The premises tell you that $P$ is reflexive and transitive, as well as total; this means that it is a total pre-order on the domain. The conclusion is that the pre-order has a smallest element.
How would you go about doing it by induction? Well, suppose you know the result holds in any domain with fewer than $k$ elements, and your domain has $k$ elements. Pick $x_0\in D$ ($D$ the domain), and let D'=D\setminus\{x_0\}, and let P'=P\cap D'\times D'. If you can prove that P' satisfies the premises of the formula relative to D' (given that $P$ satisfies them relative to $D$), then you'll be able to conclude that there is a y\in D' such that (y,x)\in P' for every x\in D'. Now, how can $y$ fail to be an element with the right property if you now consider it in $D$? And if that happens, can you find an element that will work?
As to a counterexample, given my first paragraph, does something suggest itself?
Okay, you are asking for some more help on getting the induction going.
Let $n$ be the number of elements in the model $D$. We want to prove the formula holds for $D$. We do so by induction on $n$.
The base case is $n=1$. To establish the proposition, we are allowed to assume the premise holds: that for all $x\in D$ we have $P(x,x)$, that for all $x$, $y$, and $z$ in $D$, if $P(x,y)$ and $P(y,z)$ both hold, then $P(x,z)$ holds; and that for all $x$ and $y$ in $D$, either $P(x,y)$ holds or $P(y,x)$ holds. We want to show that there exists a $y\in D$ such that for all $x\in D$, $P(y,x)$ holds.
Since $D = \{x_1\}$ has a single element, what can $y$ be? It must be $x_1$. So you need to show that for every $x$ in $D$, $P(x_1,x)$ holds. Surely this is easy.

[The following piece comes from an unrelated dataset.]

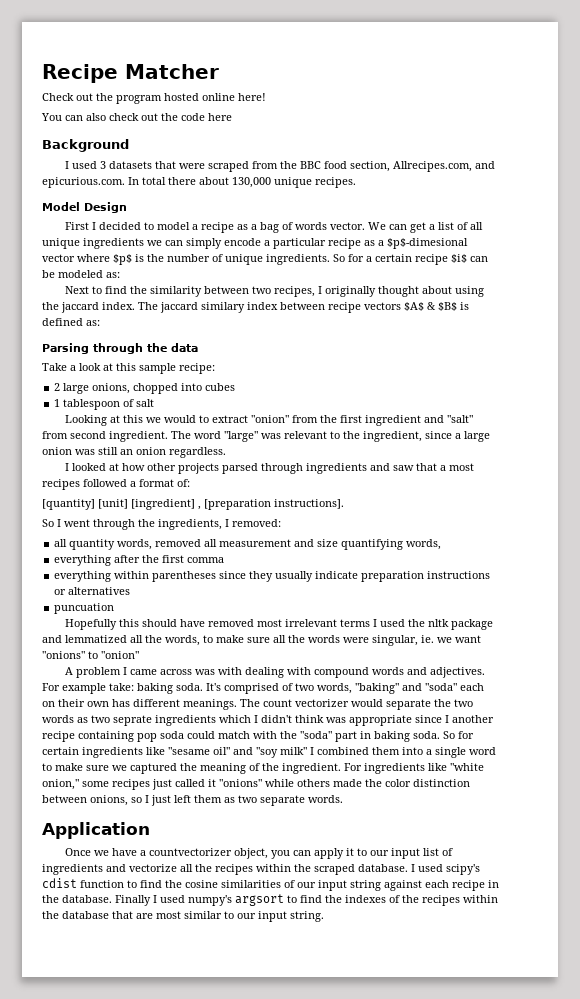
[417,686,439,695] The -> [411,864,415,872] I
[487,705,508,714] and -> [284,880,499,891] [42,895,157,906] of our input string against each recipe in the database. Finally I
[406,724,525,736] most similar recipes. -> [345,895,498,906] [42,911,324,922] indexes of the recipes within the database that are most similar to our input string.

Okay, so now assume that you know the proposition is true in any domain with $k$ elements, and assume that $D=\{x_1,x_2,\ldots,x_k,x_{k+1}\}$ has $k+1$ elements. We are also allowed to assume that $P(x,x)$ holds for all $x\in D$, that for all $x,y,z$ in $D$, if $P(x,y)$ and $P(y,z)$ holds, then $P(x,z)$ holds; and that for all $x$ and $y$ in $D$, either $P(x,y)$ holds or $P(y,x)$ holds. We want to show that there is a $y\in D$ such that for all $x\in D$, $P(y,x)$ holds.
Consider D'=D-\{x_{k+1}\}, and let P' be a binary relation on D' defined by $P'(x,y)\text{ in $D'$} \Leftrightarrow P(x,y) \text{in $D$.}$ Verify that P' satisfies the premise of the proposition in D': for all x\in D', P'(x,x) holds; if P'(x,y) and P'(y,z) hold, then P'(x,z) hold; and for all $x$ and $y$ in D', either P'(x,y) holds or P'(y,x) holds.
By the induction hypothesis, the formula is true in D'; so if the premise is also true in D', then the conclusion is true in D'. So there is a y_0\in D' such that for all x\in D' you have P'(y_0,x).
Now, go back to $D$; $y_0$ is in $D$, and for every $x\in D$, if x\in D' (that is, if $x\neq x_{k+1}$) then $P(y_0,x)$ holds. Now, what happens to $x_{k+1}$? Well, by our premises, either $P(y_0,x_{k+1})$ holds, or else $P(x_{k+1},y_0)$ holds because $y_0$ and $x_{k+1}$ are both in $D$. Think about what each of those two things would tell you in terms of trying to find a $y\in D$ such that $P(y,x)$ holds for all $x$ in $D$.